(Page text begins)

The composition of the psalms spans at least five centuries, from Psalm 29's composition in the 10th century BCE to others clearly from the post-Exilic period (i.e., not earlier than the 5th century BCE). The majority originated in the southern kingdom of Judah and were associated with the Temple in Jerusalem, where they probably functioned as librettos during Temple worship. Exactly how they did so was unclear, but there are indications in some of them: "Bind the festal procession with branches, up to the horns of the altar" suggests a connection with sacrifices, and "Let my prayer be set forth before you as incense" suggests a connection with the offering of incense.

According to Jewish tradition, the Book of Psalms was composed by the First Man (Adam), Melchizedek, Abraham, Moses, David, Solomon, Heman, Jeduthun, Asaph, and the three sons of Korah. According to Abraham ibn Ezra, the final redaction of the book was made by the Men of the Great Assembly.

(Page text ends)

> _Work instructions_:
In the passage on the Psalms, copy the part that opens with "According to Jewish" and closes with "the Great Assembly.", replacing "Jewish tradition" with "rabbinic tradition". The records are separate material and not part of the passage on the Psalms.

(Given data begins)

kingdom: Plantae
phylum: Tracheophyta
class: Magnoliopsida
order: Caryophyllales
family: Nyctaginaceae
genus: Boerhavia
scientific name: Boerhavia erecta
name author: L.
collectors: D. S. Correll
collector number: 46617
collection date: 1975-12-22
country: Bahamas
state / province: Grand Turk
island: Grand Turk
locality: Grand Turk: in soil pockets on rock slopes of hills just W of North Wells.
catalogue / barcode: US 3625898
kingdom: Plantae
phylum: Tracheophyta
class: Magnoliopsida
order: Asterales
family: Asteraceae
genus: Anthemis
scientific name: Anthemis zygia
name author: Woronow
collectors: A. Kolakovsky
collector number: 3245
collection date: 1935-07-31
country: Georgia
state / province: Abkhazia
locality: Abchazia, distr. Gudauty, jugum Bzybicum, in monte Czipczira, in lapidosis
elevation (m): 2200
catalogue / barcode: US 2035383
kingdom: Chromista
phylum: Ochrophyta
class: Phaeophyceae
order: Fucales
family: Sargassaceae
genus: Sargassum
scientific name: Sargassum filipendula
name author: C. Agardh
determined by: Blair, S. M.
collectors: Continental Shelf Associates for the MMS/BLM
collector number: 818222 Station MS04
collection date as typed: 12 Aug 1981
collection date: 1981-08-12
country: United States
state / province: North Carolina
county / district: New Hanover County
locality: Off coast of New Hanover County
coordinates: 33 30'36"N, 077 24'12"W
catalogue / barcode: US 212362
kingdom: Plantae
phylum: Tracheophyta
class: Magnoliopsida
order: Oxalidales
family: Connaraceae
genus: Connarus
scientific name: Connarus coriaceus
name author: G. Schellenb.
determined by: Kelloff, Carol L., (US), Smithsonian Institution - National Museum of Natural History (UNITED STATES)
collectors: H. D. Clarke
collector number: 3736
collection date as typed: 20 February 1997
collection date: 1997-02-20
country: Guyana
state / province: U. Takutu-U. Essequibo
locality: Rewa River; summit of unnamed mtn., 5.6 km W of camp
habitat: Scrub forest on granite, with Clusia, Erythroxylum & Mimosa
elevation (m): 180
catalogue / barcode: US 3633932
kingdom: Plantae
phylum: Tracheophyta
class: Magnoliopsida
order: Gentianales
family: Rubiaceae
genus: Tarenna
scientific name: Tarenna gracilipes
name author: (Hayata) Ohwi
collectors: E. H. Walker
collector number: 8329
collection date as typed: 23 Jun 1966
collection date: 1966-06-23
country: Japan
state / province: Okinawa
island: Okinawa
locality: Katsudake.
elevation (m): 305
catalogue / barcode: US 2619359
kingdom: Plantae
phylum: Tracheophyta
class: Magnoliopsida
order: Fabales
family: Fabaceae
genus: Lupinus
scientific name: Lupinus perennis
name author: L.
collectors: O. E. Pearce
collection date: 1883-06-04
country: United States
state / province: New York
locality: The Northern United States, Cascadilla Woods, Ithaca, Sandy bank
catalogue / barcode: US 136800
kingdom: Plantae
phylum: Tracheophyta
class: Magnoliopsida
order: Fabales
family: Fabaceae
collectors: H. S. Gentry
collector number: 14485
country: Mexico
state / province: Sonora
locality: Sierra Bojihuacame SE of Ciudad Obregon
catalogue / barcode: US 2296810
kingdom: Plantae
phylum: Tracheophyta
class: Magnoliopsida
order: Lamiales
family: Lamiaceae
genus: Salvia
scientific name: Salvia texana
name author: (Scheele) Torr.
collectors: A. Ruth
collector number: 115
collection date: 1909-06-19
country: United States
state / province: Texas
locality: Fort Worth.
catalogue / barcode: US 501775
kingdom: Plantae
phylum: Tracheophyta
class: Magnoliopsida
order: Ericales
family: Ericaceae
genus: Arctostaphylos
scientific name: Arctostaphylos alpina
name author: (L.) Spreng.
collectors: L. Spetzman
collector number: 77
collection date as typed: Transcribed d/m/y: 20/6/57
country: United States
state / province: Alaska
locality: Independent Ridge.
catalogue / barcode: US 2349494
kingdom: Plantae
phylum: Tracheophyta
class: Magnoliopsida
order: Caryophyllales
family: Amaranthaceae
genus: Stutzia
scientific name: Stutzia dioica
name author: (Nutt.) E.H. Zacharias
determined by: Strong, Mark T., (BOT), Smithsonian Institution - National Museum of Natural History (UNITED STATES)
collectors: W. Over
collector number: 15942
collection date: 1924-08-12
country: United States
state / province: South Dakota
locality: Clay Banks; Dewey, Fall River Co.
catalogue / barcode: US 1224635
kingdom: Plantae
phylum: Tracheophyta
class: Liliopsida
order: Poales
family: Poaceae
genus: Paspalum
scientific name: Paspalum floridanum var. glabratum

(Given data ends)

> _Answer box_:
According to rabbinic tradition, the Book of Psalms was composed by the First Man (Adam), Melchizedek, Abraham, Moses, David, Solomon, Heman, Jeduthun, Asaph, and the three sons of Korah. According to Abraham ibn Ezra, the final redaction of the book was made by the Men of the Great Assembly.